Document excerpt.
-- start --
Skip to content

fedorello/project-summary

Repository files navigation

Project Summary Generator

A Python tool for generating comprehensive project documentation by analyzing your project's structure and files. It creates detailed summaries of your project's files and directories, making it easier to understand and document large codebases.

Features

  • Tree-style visualization of project structure
  • Flexible configuration using YAML
  • Automatic default config creation: Creates a well-commented project_summary_config.yaml if none is found.
  • Built-in help command: Use project-summary help for quick usage guidance.
  • Support for multiple directory configurations
  • Intelligent file filtering by extensions
  • Inclusion of specific extensionless files (e.g., Dockerfile, LICENSE)
  • Combined filtering: Use specific files, extensions, and extensionless files together
  • Directory and file exclusion patterns
  • Gitignore support
  • Custom output naming
  • File size limits
  • Full file content extraction

Installation

pip install project-summary

Quick Start

  1. Navigate to your project directory in the terminal.
-- end --
Stated task. Please pull the passage from the project-summary README, word for word, from "Project Summary Generator" up to and including "quick usage guidance.".

Information given.
-- start --
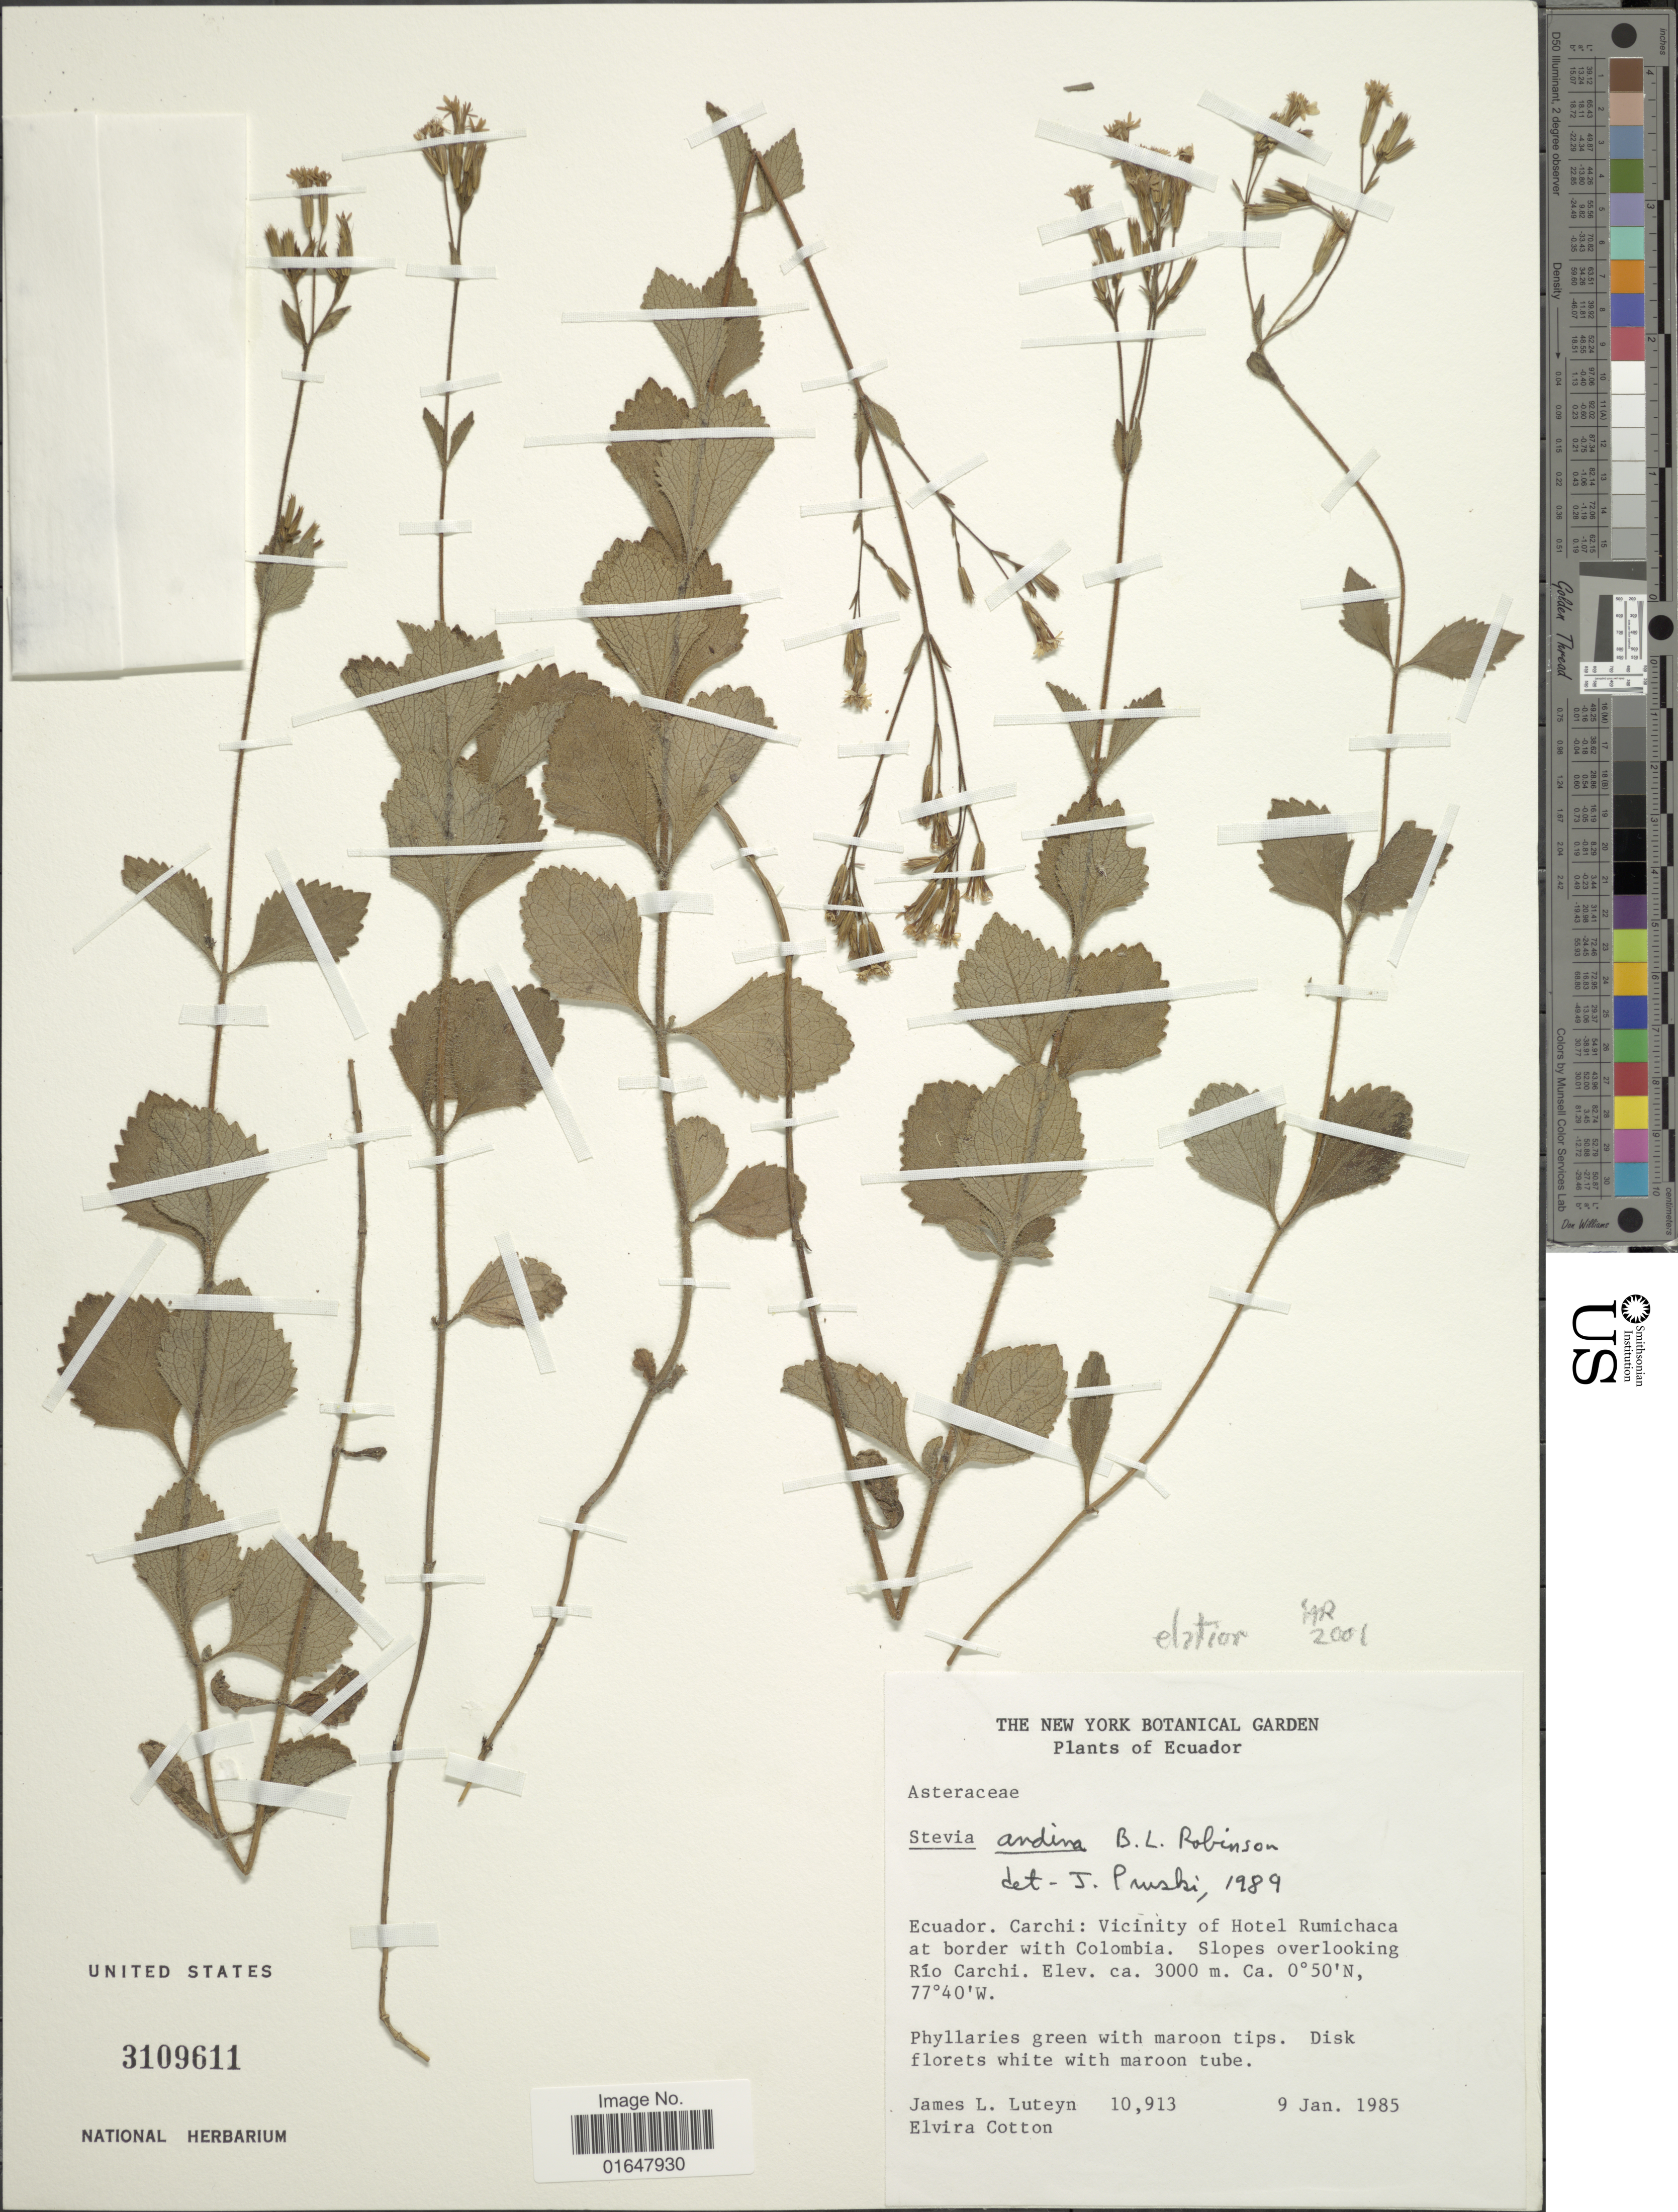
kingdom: Plantae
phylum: Tracheophyta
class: Magnoliopsida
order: Asterales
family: Asteraceae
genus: Stevia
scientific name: Stevia elatior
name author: Kunth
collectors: J. L. Luteyn & E. Cotton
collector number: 10913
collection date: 1985-01-09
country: Ecuador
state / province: Carchi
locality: Vicinity of Hotel Rumichaca at border with Colombia, slopes overlooking Rio Carchi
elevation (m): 3000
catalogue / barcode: US 3109611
-- end --
Answer to the task.
Project Summary Generator

A Python tool for generating comprehensive project documentation by analyzing your project's structure and files. It creates detailed summaries of your project's files and directories, making it easier to understand and document large codebases.

Features

  • Tree-style visualization of project structure
  • Flexible configuration using YAML
  • Automatic default config creation: Creates a well-commented project_summary_config.yaml if none is found.
  • Built-in help command: Use project-summary help for quick usage guidance.